Akademik Veri Yönetim Sistemi
ANNALS OF HEPATOLOGY, cilt.9, sa.1, ss.58-62, 2010 (SCI-Expanded)
Objective. Cystatin C is a very potent inhibitor of cysteine proteinases and, it has been clinically applied as a sensitive marker in monitoring of renal and liver functions. The aim of this study was to reveal whether cystatin C may be a useful marker for distinguishing intra- versus extrahepatic cholestasis. Materials and methods. Serum cystatin C concentrations were determined by nephelometric immunoassay using N latex cystatin C kit in 53 patients with cholestatic disorder that included 18 patients with intrahepatic cholestasis, 17 patients with malignant extrahepatic cholestasis, 18 patients with benign extrahepatic cholestasis. Serum cystatin C concentration was also determined in 20 healthy volunteers. Results.

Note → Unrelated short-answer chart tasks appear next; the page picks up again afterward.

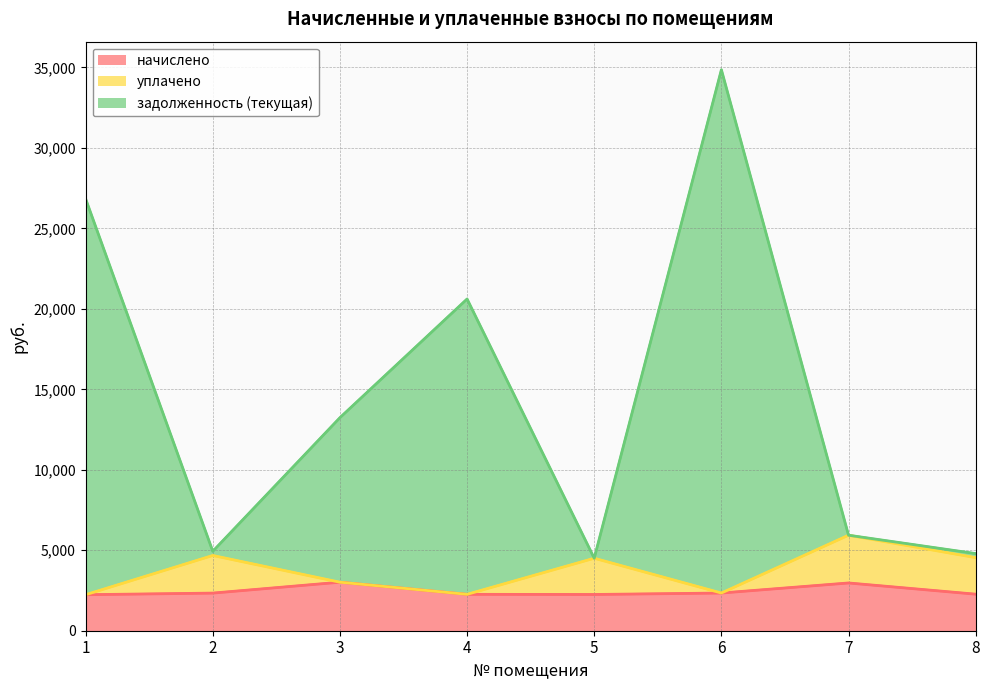

At which category does the chart reach its minimum across all series?

1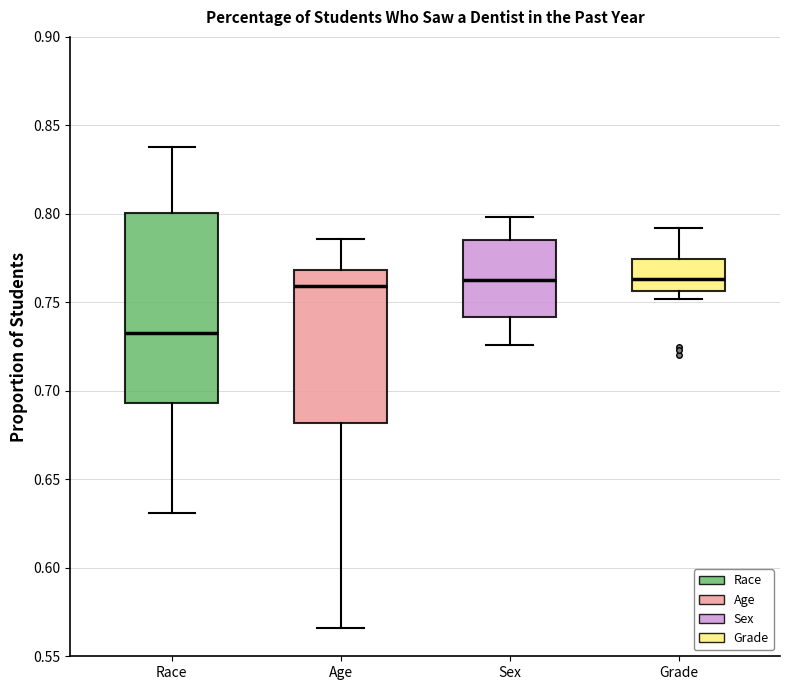

Reading left to right, read every box against the y-axis: the position of its median line, the range the box covers, and the ends of its whiskers. The values are not printed on the chart, so give them approximately, as read against the axis.

Race: median 0.735, box 0.695 to 0.800, whiskers 0.630 to 0.840
Age: median 0.760, box 0.680 to 0.770, whiskers 0.565 to 0.785
Sex: median 0.765, box 0.740 to 0.785, whiskers 0.725 to 0.800
Grade: median 0.765, box 0.755 to 0.775, whiskers 0.750 to 0.790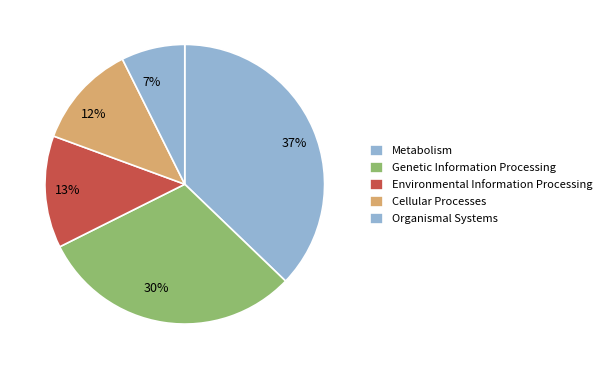

Which category has the smallest portion of the pie?

Organismal Systems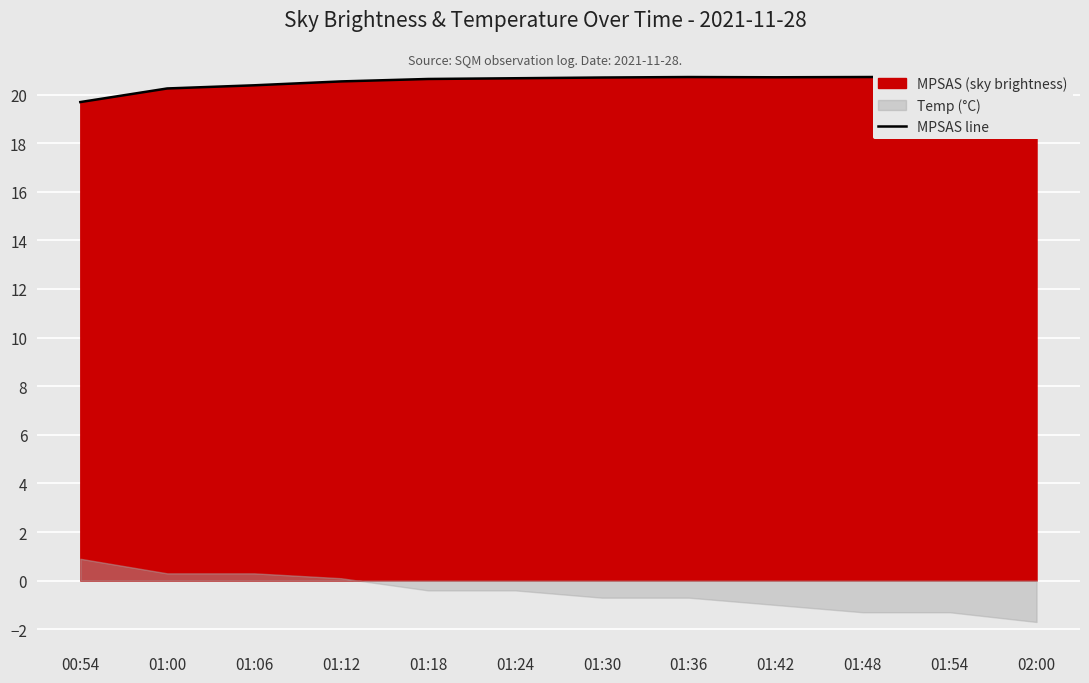

What is the sum of the values at 01:12 and 01:18?

41.2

Mean serum cystatin C concentration was 2.82 +/- 0.24 mg/l (SD) in patients with intrahepatic cholestasis, 2.05 +/- 0.15 mg/l in patients with extrahepatic malignant cholestasis, 1.37 +/- 0.13 mg/l in extrahepatic benign cholestatic patients and 0.93 +/- 0.24 mg/l in control group. Serum cystatin C concentrations in patients with cholestatic disease were significantly higher than those in the healthy controls (p < 0.001). Moreover, mean serum cystatin C concentration in patients with intrahepatic cholestasis was higher than those in extrahepatic cholestasis groups (p < 0.001). Serum cystatin C concentrations were significantly higher in patients with malignant extrahepatic cholestasis than in patients with benign extrahepatic cholestasis (p < 0.001). There were no correlations patients among serum cystatin C concentrations and serum levels of AST, ALT, ALP, GGT, total and conjugated bilirubin. Conclusion. Our results suggested that serum cystatin C level may be a potential biochemical marker both to point out an intrahepatic origin by excluding an extrahepatic source of cholestasis in patients with jaundice and to possibly differentiate bening and malignant extrahepatic cholestatic disorders.